Amya Howard, 5, paints a piggy bank at the Lights On Afterschool event Thursday at Raymond Recreation Center in Washington, D.C. Joe Guszkowski
Amya Howard, 5, paints a piggy bank at the Lights On Afterschool event Thursday at Raymond Recreation Center in Washington, D.C.

Joe Guszkowski

Amya Howard, 5, paints a piggy bank at the Lights On Afterschool event Thursday at the Raymond Recreation Center.

WASHINGTON — The students watched Cecily Mendie intently as she poured a bottle of Elmer’s glue into a plastic tray. Next she added a few drops of red food coloring and a spoonful of borax. Then she told the students to roll up their sleeves.

A few minutes later, their hands were coated in a layer of pink goo.

“It feels weird!” one student said.

“In after-school, you have a captive audience,” said Mendie, manager of the Department of Parks and Recreation’s Raymond Recreation Center, in an interview. “It’s an opportunity to be able to expose kids to things they may not be getting in the school system.”

On Thursday, kids enrolled in after-school programs through the parks and recreation department were exposed to pink slime and much more during a Lights On Afterschool event held at the center.

The nationwide initiative, sponsored by the Afterschool Alliance, was a chance to celebrate the activities after-school programs have to offer, “but also realize the demand is so much greater,” said Jodi Grant, executive director of Afterschool Alliance.

Students in the D.C. Department of Parks and Recreation's after-school pom-poms program debut a new routine to kick off the Lights On Afterschool event on Thursday at Raymond Recreation Center.

Joe Guszkowski

Students in the after-school pom-poms program debut a new routine to kick off the Lights On Afterschool event on Thursday at Raymond Recreation Center.

Though 10.2 million students are enrolled in after-school programs nationwide, there are 20 million kids who want to participate but can’t because programs aren’t available to them, Grant said. That means millions of kids are left alone and unsupervised after school.

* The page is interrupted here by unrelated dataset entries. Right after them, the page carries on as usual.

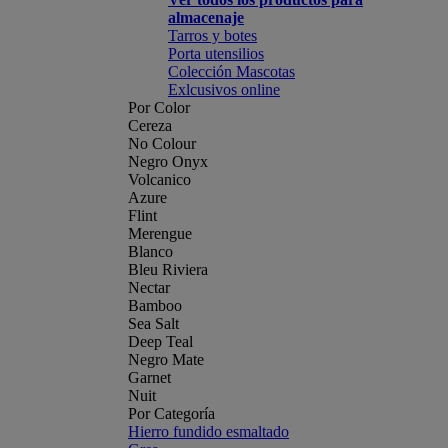
almacenaje
Tarros y botes
Porta utensilios
Colección Mascotas
Exlcusivos online
Por Color
Cereza
No Colour
Negro Onyx
Volcanico
Azure
Flint
Merengue
Blanco
Bleu Riviera
Nectar
Bamboo
Sea Salt
Deep Teal
Negro Mate
Garnet
Nuit
Por Categoría
Hierro fundido esmaltado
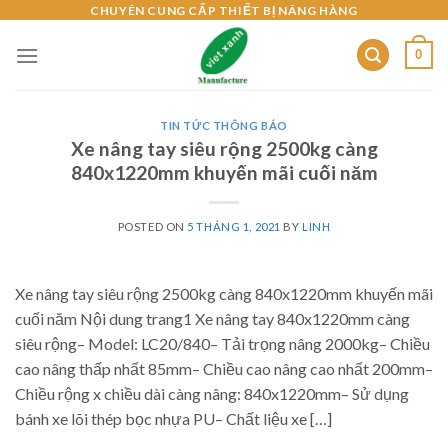
Skip
CHUYÊN CUNG CẤP THIẾT BỊ NÂNG HÀNG
to
0
content
TIN TỨC THÔNG BÁO
Xe nâng tay siêu rộng 2500kg càng
840x1220mm khuyến mãi cuối năm
POSTED ON
5 THÁNG 1, 2021
BY
LINH
Xe nâng tay siêu rộng 2500kg càng 840x1220mm khuyến mãi
cuối năm Nội dung trang1 Xe nâng tay 840x1220mm càng
siêu rộng– Model: LC20/840– Tải trọng nâng 2000kg– Chiều
cao nâng thấp nhất 85mm– Chiều cao nâng cao nhất 200mm–
Chiều rộng x chiều dài càng nâng: 840x1220mm– Sử dụng
bánh xe lõi thép bọc nhựa PU– Chất liệu xe […]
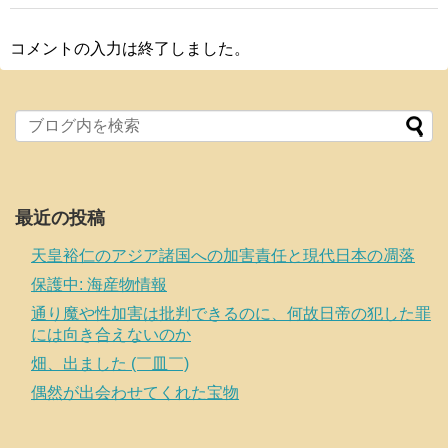
コメントの入力は終了しました。
最近の投稿
天皇裕仁のアジア諸国への加害責任と現代日本の凋落
保護中: 海産物情報
通り魔や性加害は批判できるのに、何故日帝の犯した罪
には向き合えないのか
畑、出ました (￣皿￣)
偶然が出会わせてくれた宝物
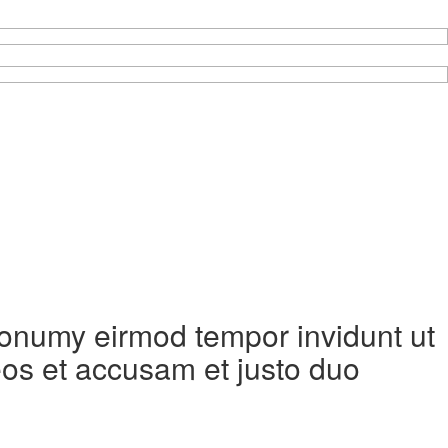
 nonumy eirmod tempor invidunt ut
eos et accusam et justo duo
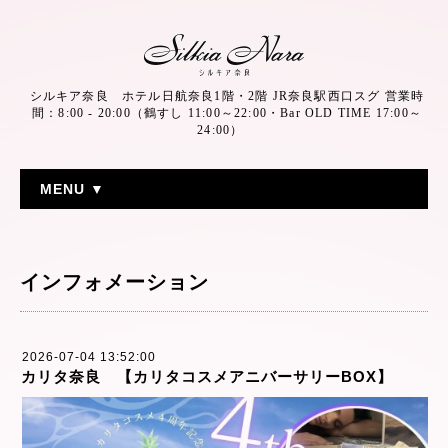
シルキア奈良 ホテル日航奈良1階・2階 JR奈良駅西口スグ 営業時
間：8:00 - 20:00（鶴すし 11:00～22:00・Bar OLD TIME 17:00～
24:00）
MENU ▼
インフォメーション
2026-07-04 13:52:00
カリタ奈良 【カリタコスメアニバーサリーBOX】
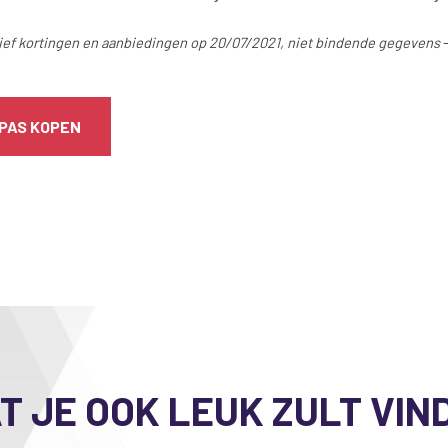
sief kortingen en aanbiedingen op 20/07/2021, niet bindende gegevens
PAS KOPEN
T JE OOK LEUK ZULT VIN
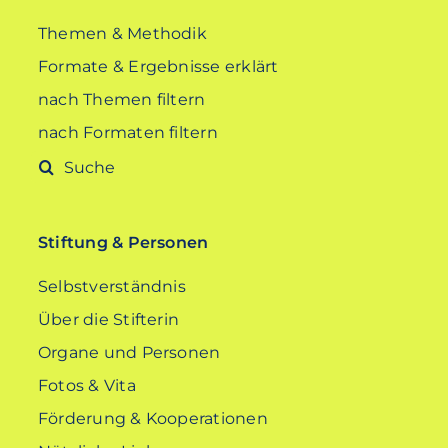
Themen & Methodik
Formate & Ergebnisse erklärt
nach Themen filtern
nach Formaten filtern
Suche
nach:
Stiftung & Personen
Selbstverständnis
Über die Stifterin
Organe und Personen
Fotos & Vita
Förderung & Kooperationen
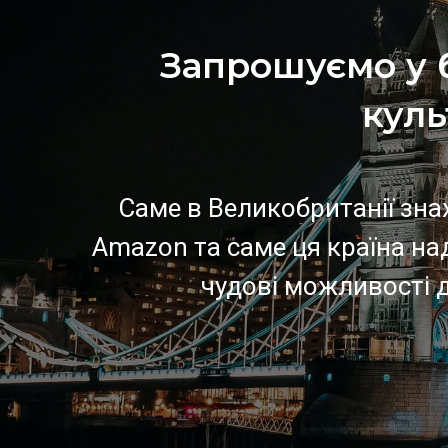
Запрошуємо у б
куль
Саме в Великобританії зна
Amazon та саме ця країна на
чудові можливості д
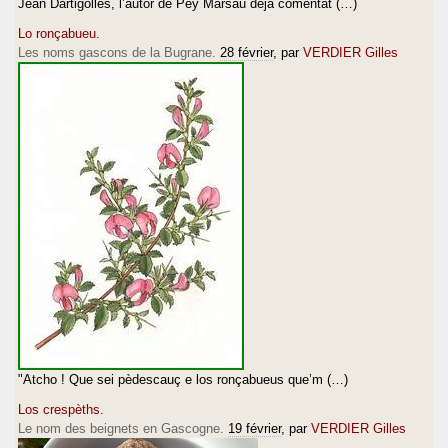
Jean Dartigolles, l’autor de Pey Marsau dejà comentat (…)
Lo ronçabueu.
Les noms gascons de la Bugrane.
28 février
, par
VERDIER Gilles
"Atcho ! Que sei pèdescauç e los ronçabueus que’m (…)
Los crespèths.
Le nom des beignets en Gascogne.
19 février
, par
VERDIER Gilles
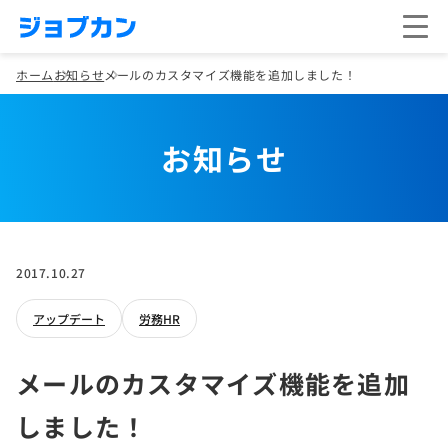
ホーム
お知らせ
メールのカスタマイズ機能を追加しました！
お知らせ
2017.10.27
アップデート
労務HR
メールのカスタマイズ機能を追加
しました！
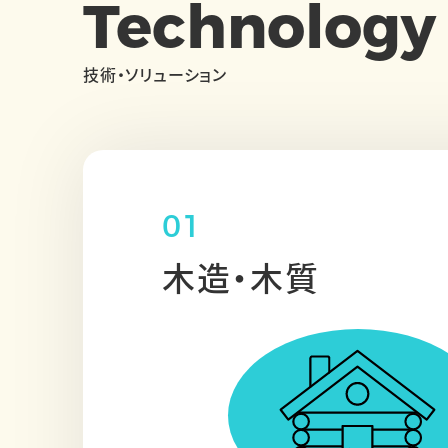
Technolog
技術・ソリューション
01
木造・木質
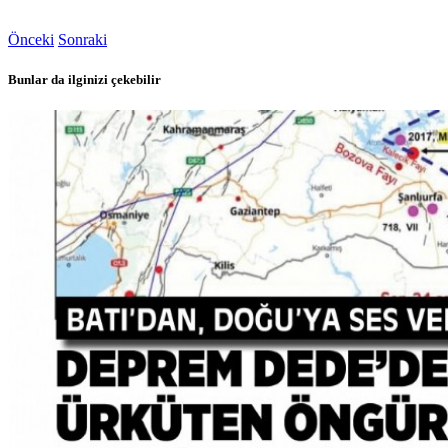
Önceki
Sonraki
Bunlar da ilginizi çekebilir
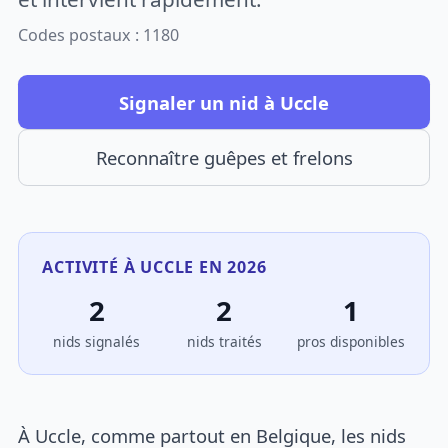
Codes postaux : 1180
Signaler un nid à Uccle
Reconnaître guêpes et frelons
ACTIVITÉ À UCCLE EN 2026
2
2
1
nids signalés
nids traités
pros disponibles
À Uccle, comme partout en Belgique, les nids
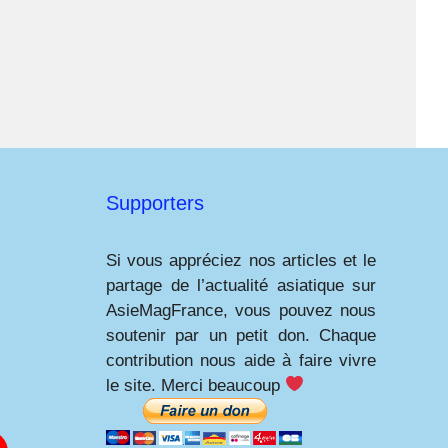
Supporters
Si vous appréciez nos articles et le
partage de l’actualité asiatique sur
AsieMagFrance, vous pouvez nous
soutenir par un petit don. Chaque
contribution nous aide à faire vivre
le site. Merci beaucoup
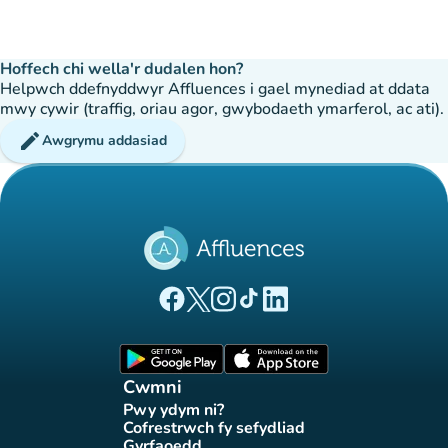
Hoffech chi wella'r dudalen hon?
Helpwch ddefnyddwyr Affluences i gael mynediad at ddata
mwy cywir (traffig, oriau agor, gwybodaeth ymarferol, ac ati).
edit
Awgrymu addasiad
(tab newydd)
(tab newydd)
(tab newydd)
(tab newydd)
(tab newydd)
Tudalen Facebook Affluences
Tudalen Twitter Affluences
Tudalen Instagram Affluences
Tudalen Tiktok Affluences
Tudalen LinkedIn Affluen
(tab newydd)
(tab newydd)
Cwmni
Pwy ydym ni?
(tab newydd)
Cofrestrwch fy sefydliad
(tab newydd)
Gyrfaoedd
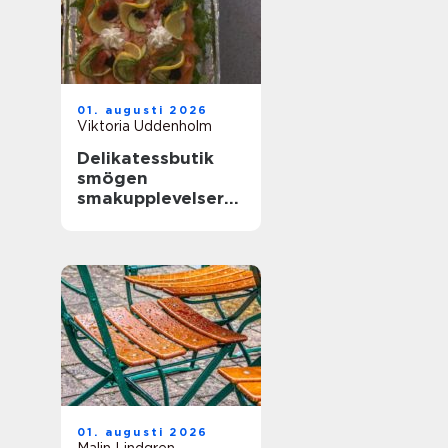
01. augusti 2026
Viktoria Uddenholm
Delikatessbutik
smögen
smakupplevelser
vid havet
01. augusti 2026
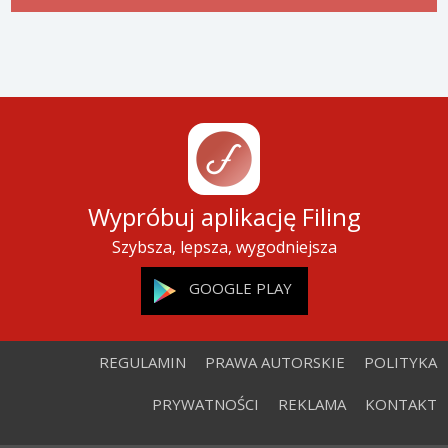
Wypróbuj aplikację Filing
Szybsza, lepsza, wygodniejsza
GOOGLE PLAY
REGULAMIN
PRAWA AUTORSKIE
POLITYKA
PRYWATNOŚCI
REKLAMA
KONTAKT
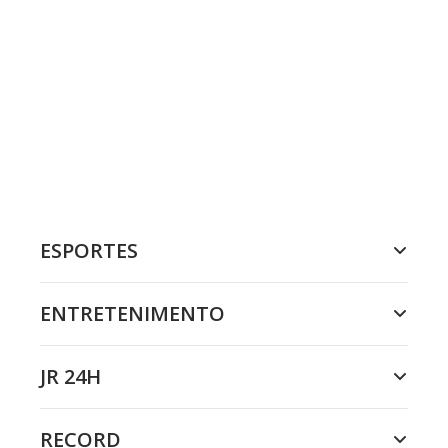
ESPORTES
ENTRETENIMENTO
JR 24H
RECORD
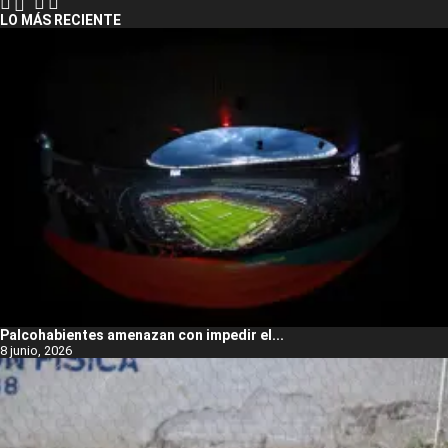
LO MÁS RECIENTE
Palcohabientes amenazan con impedir el...
8 junio, 2026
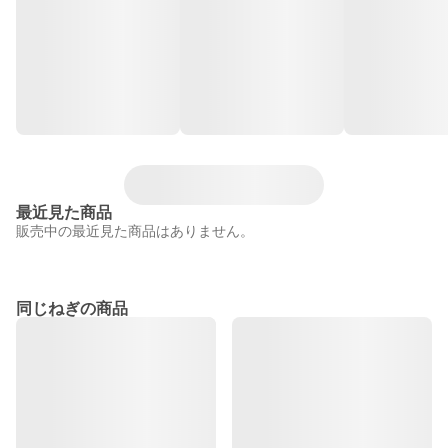
最近見た商品
販売中の最近見た商品はありません。
同じねぎの商品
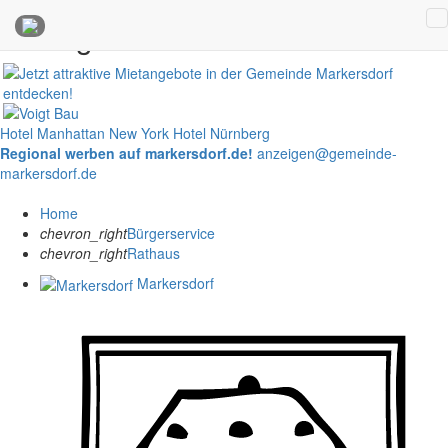
Anzeigen
Hotel Manhattan New York
Hotel Nürnberg
Regional werben auf markersdorf.de!
anzeigen@gemeinde-
markersdorf.de
Home
chevron_right
Bürgerservice
chevron_right
Rathaus
Markersdorf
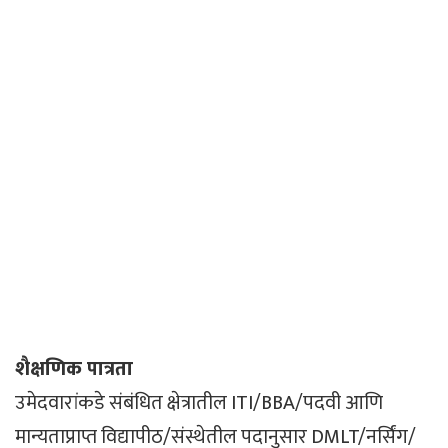
शैक्षणिक पात्रता
उमेदवारांकडे संबंधित क्षेत्रातील ITI/BBA/पदवी आणि
मान्यताप्राप्त विद्यापीठ/संस्थेतील पदानुसार DMLT/नर्सिंग/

“The need is so high,” she said.

About 200 students participated in Thursday’s event in the rec center’s gymnasium, where they planted flower and basil seeds in tiny pots, played minigolf, performed dance routines and painted piggy banks.

Aniyah Gordon, 9, was a member of a pom-pom program that kicked off the evening by debuting a new routine.

[Related: Lights On Afterschool Celebrations Recognize Programs Big and Small]

“I always dreamed about it, so this is like a dream come true to me,” she said of the performance.

On the other side of the gym, Amya Howard, 5, painted a pink nose onto a white ceramic piggy bank. She said she would put money in her bank and spend it at McDonald’s.

Next to her, 10-year-old Christaney Brown painted her pig with horizontal stripes.

“Right now, [I have] $10,” Christaney said. She planned to save it in her piggy bank.

Keith Anderson, director of the parks and recreation department, said Lights On was an opportunity to emphasize the need for structured programs for kids between the hours of 3 and 6 p.m.

After-school programs teach kids life skills, keep them safe and help them build bonds with role models outside the classroom, others said.

“Just seeing youth in a different setting, you get the opportunity to see them in a different light,” said Brian Hilliard, who works for the parks and recreation department’s teen council.

Besides parks and rec staff, there were plenty of parents at the event Thursday participating and playing with their kids.

Diane Gilchrist, a pre-K teacher at Raymond Education Campus, which is attached to the recreation center, said it was good to look around the room and see all the parental support.

“It shows a child that [parents] really do care what I do with my time,” she said.

“It’s wonderful. The kids have a wonderful time.”